TIP: If you develop your own background template and save this PowerPoint file as a Design Template (.pot), you will have it among your MS templates for future use!
Write for Greater Visibility to the Audience
- Some general rules of thumb for writing and font sizes:
Charts: Titles: 3"
Other Text: 1.5 pt
Slides: Titles: 24-40 pt
Subtitles: 18-24 pt
Other Text: 14 - 18 pt
Handouts: Titles: 16-18 pt
Subtitles: 14 pt
Other Text: 11-12 pt
- Make the wording easy to read by avoiding sentences or lines that are too long and wording that is written in too small font size. The more words you use, the smaller the words are and the harder they are to see.
- Use good spacing to draw attention to the points by adding spacing before and after sections, paragraphs, key content areas, etc...
- Use professional word choices and language to enhance your credibility and demonstrate your knowledge of the subject matter.
- Write clearly, concisely, and succinctly to convey your message effectively.
- Choose headlines that are connected to the content below it.
- Use a company logo, either yours or your customers - as an effective design element on slides.
- Complement the text with photos from an organization's website when designing slides about that organization.

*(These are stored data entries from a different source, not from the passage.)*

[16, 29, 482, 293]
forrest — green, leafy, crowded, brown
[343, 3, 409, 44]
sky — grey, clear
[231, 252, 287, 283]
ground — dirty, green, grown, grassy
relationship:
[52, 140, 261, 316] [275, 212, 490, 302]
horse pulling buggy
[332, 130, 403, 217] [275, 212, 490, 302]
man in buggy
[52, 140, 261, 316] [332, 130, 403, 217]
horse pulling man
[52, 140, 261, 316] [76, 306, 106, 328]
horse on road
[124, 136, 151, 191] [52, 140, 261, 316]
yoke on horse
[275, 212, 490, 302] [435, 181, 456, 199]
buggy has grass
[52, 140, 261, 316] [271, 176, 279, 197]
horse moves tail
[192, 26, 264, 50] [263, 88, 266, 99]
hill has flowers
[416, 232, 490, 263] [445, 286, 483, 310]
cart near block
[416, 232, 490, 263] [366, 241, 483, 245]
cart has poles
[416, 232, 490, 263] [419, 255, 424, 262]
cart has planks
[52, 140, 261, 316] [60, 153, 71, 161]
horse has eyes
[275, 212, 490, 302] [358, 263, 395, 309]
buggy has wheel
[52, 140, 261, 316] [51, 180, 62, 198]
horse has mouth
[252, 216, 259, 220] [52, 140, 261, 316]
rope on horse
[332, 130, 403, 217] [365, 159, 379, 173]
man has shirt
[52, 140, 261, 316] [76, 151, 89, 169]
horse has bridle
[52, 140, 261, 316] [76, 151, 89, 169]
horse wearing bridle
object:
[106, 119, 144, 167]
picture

TIP: As you develop your slides, be selective as you don't need to include everything on your visuals. Too much detail on slides or too busy slides make them hard to read. Include just the essentials or key points, as this keeps the audience attentive and engaged, wanting to know or learn more from you, the speaker!

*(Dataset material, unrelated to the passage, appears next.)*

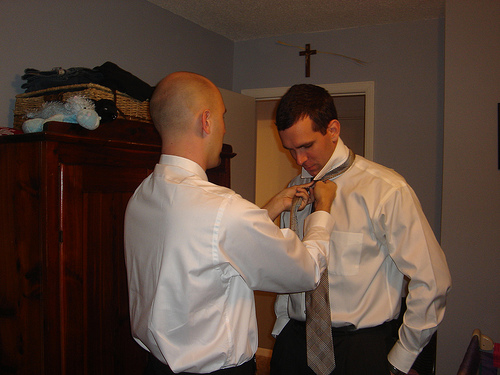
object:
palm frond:
[277, 37, 367, 66]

Use High Quality Graphics and Design Elements
- Avoid the use of PowerPoint clip art or other cartoonish art as it undermines the professionalism of the presentation. Not all PowerPoint art is cartoonish, but use carefully and judiciously.
- Use spacing before and after headlines, sections, and key content areas to emphasize the information.

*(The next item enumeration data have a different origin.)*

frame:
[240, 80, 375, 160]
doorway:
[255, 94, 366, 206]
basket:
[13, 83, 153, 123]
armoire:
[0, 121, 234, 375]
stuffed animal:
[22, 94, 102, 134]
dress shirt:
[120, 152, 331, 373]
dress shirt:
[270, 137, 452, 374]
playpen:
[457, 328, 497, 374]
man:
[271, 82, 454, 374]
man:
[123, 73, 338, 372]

- List information with bullets rather than numbers; limit the use of numbers to the order of elements or step-by-step instructions.
- Use highlighting effects - bold, italics, etc..., with consistency and restraint.
- Avoid underlining more than a few words, especially when letters drop below the line; the descenders such as p, q, g, and y easily blur the text when underlined.
- Avoid too many bordered elements as they cause clutter and detract from the message.
- Avoid the use of too many typefaces or too much variety in fonts, colors, style, spacing, or highlighting that clutter the slides and make them look amateurish.
- Use serif, sans serif, but not decorative script for most of your presentation text.
- Avoid typefaces that are too close together or too small that cannot be read in the back of the room.
TRANSITIONS AND ANIMATION
- Restrict the use of transitions and animations as not to overwhelm the slides with the dazzle of technology that can take away from your message.
- Experiment with color as it adds to the design elements, but avoid red-green combinations because they are hard to see.
- Choose darker backgrounds on slides because they project better and are easier on the eyes, with blue backgrounds being the best.
TIP: When developing your slides, use restraint and be consistent in applying design elements to create a competent and professional image of you as a public speaker!